Work request A = Write out the part of the essay about sobriety and Pride from "It was Sunday, June" to "I felt alive.".
Work request B = Say whether each statement agrees with the essay about sobriety and Pride, answering yes or no and quoting the deciding words: (i) The writer was twenty-four years old in June 2014. (ii) The restaurant was on Thirty-Eighth Street. (iii) The pageant benefits a bike ride for HIV Awareness.

Document section =
As I write this, I’m perched on a stool at Kohi Coffee in Provincetown, easily the best coffee around. My cold brew sits to my left, and a few crumbs remain from my blueberry scone on a white rectangular plate. Depeche Mode plays in the background, and each time I look up I see a wooden boardwalk surrounded by flower pots and sand. The blue sky is visible with clouds far in the distance, a few wisps overhead. There’s a lesbian couple with their two dogs strolling along the water’s edge. The ripples in the ocean come toward the shores with the light breeze, and all is calm and free, but there’s still so much excitement.
The serenity I have today is far beyond anything I could have imagined during my first few weeks of sobriety. Back in June 2014, sobriety represented a new life and a new energy. I was still around a lot of friends who were drinking and I was only twenty-four years old. I was so sure that I could still have fun and be sober. I remember Pride approaching as I had been sober only one week and I was feeling so good. I didn’t want anything to do with drugs and alcohol. I was so happy being free.
It was Sunday, June 29, 2014, and very warm outside in the morning as I walked to Thirty-Eighth Street between Fifth and Sixth avenues to be on the Miss Hell’s Kitchen float for the Pride Parade. I had choreographed some short numbers to about four pop songs to perform to for the march; the dancers were rehearsed and ready to hit the streets. There were drag queens and friends, and the DJ geared up to make us celebrate all afternoon. I was giving you high kicks and leaps, glitter being tossed. Everyone was so happy, and for the first time, I had an inkling of what Pride was about. It wasn’t about the drinking for me anymore. I felt alive.
I was with a large group of people. I hired the dancers and the go-go boys. I was being responsible, and I was partially in charge of a float for a pageant that benefits a bike ride for HIV Awareness, researching, and resources. I was doing this and was present for each and every moment without running away, trying to escape from the fear of success.
After the parade, I cut straight to work at the restaurant on Eighteenth Street and Eighth Avenue. I walked into a packed dining room with a line out the door. There was a drag queen hosting and a DJ spinning from a mirrored box booth in the middle of the room. I went to get dressed in my red button down shirt from Express and dark skinny jeans. I tied my apron and sashayed onto the dining room floor lip syncing each song that played as I served cocktails and food to the patrons; at one point, my manager told me to take it down a notch. I looked at him with amusement and sass and replied, “It’s Gay Pride in the gayborhood, and I will be celebrating that with each and every person. Let’s have fun.” He smirked at me and nodded as I continued to strut the long runway between the tables and the bar.
Life felt more simple in that moment. I was so happy, and I was so care-free. I had the enthusiasm of a child. I looked around, and the colors were so vibrant. I had been self-medicating for so long, and now I was reborn. My eyes were wide open; more importantly, my heart was wide open.

Extracted entries =
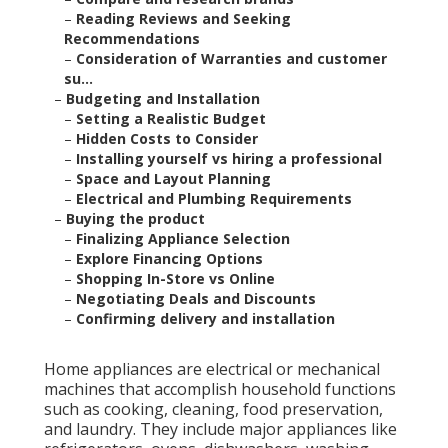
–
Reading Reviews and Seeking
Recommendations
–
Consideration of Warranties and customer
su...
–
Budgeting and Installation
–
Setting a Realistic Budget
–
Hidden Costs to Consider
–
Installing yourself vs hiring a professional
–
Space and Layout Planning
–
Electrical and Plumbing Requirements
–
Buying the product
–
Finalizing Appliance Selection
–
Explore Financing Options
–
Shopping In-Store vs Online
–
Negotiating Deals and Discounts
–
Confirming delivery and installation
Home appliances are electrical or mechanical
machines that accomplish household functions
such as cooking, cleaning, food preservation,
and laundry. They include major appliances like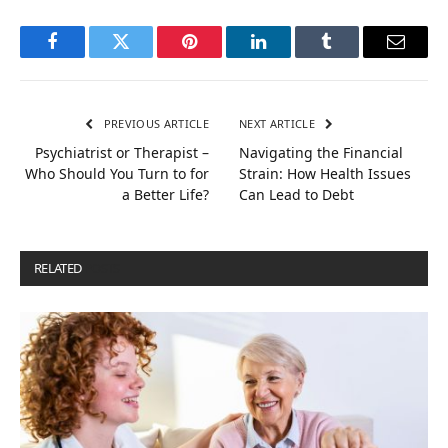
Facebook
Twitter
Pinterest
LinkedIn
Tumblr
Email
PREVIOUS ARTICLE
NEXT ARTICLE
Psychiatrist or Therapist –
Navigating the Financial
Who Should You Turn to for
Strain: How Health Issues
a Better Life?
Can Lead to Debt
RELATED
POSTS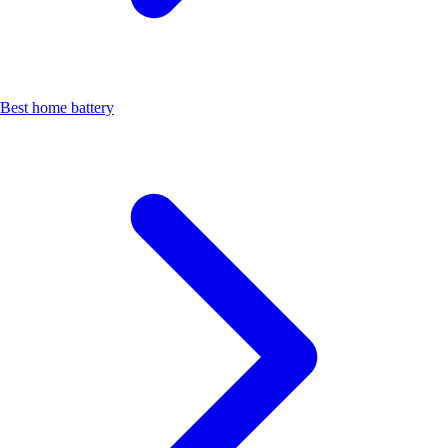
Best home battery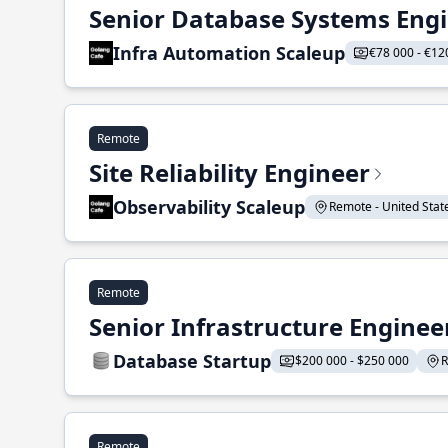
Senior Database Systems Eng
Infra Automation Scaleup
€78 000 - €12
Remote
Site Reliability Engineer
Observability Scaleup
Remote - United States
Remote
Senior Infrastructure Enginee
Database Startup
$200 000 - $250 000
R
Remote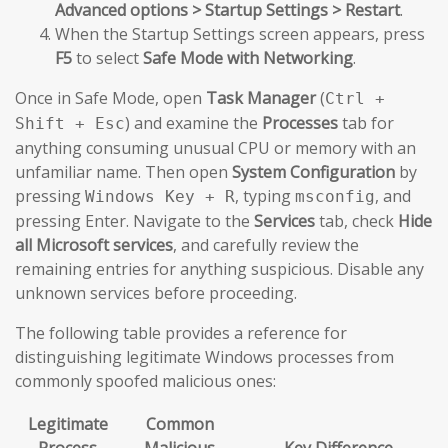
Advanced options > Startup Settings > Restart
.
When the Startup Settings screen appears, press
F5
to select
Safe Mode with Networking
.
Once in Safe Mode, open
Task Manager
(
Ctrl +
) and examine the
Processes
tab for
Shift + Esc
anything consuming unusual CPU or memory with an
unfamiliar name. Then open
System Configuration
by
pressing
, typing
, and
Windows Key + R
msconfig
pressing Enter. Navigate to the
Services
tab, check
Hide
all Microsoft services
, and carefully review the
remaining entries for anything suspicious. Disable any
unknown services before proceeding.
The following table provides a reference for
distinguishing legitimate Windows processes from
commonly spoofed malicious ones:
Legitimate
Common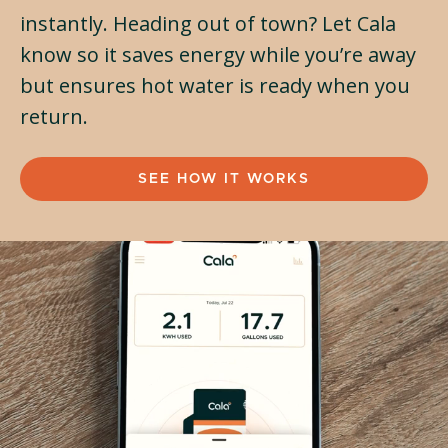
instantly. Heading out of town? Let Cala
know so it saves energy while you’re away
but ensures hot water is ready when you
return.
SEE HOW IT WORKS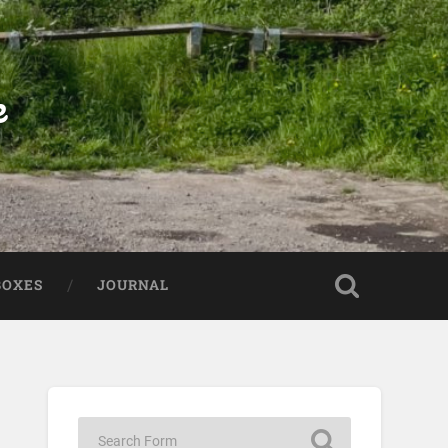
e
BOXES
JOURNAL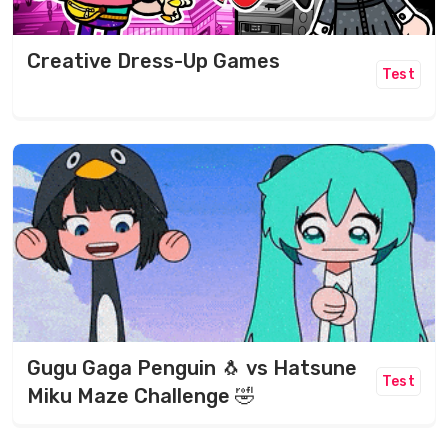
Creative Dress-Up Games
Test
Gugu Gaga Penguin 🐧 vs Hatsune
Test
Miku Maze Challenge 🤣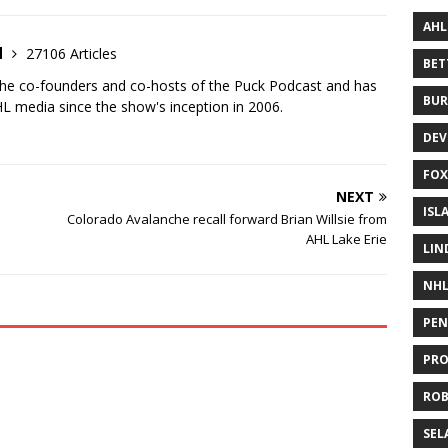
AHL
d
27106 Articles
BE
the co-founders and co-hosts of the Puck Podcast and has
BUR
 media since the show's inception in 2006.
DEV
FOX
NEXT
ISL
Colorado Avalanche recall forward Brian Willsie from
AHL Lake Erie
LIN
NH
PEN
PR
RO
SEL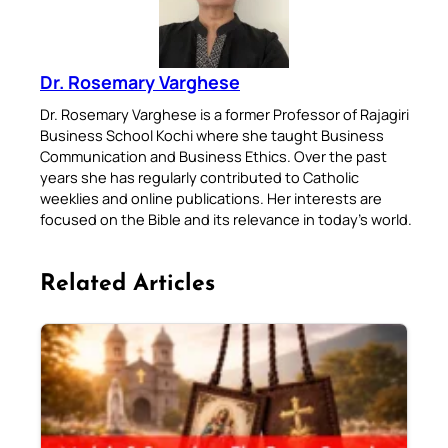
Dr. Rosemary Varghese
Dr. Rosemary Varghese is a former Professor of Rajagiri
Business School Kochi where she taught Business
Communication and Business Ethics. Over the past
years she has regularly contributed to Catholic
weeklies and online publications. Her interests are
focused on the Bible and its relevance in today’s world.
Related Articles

Response area A =
It was Sunday, June 29, 2014, and very warm outside in the morning as I walked to Thirty-Eighth Street between Fifth and Sixth avenues to be on the Miss Hell’s Kitchen float for the Pride Parade. I had choreographed some short numbers to about four pop songs to perform to for the march; the dancers were rehearsed and ready to hit the streets. There were drag queens and friends, and the DJ geared up to make us celebrate all afternoon. I was giving you high kicks and leaps, glitter being tossed. Everyone was so happy, and for the first time, I had an inkling of what Pride was about. It wasn’t about the drinking for me anymore. I felt alive.

Response area B =
(i) Yes: "I was only twenty-four years old."
(ii) No: "the restaurant on Eighteenth Street and Eighth Avenue."
(iii) Yes: "a pageant that benefits a bike ride for HIV Awareness"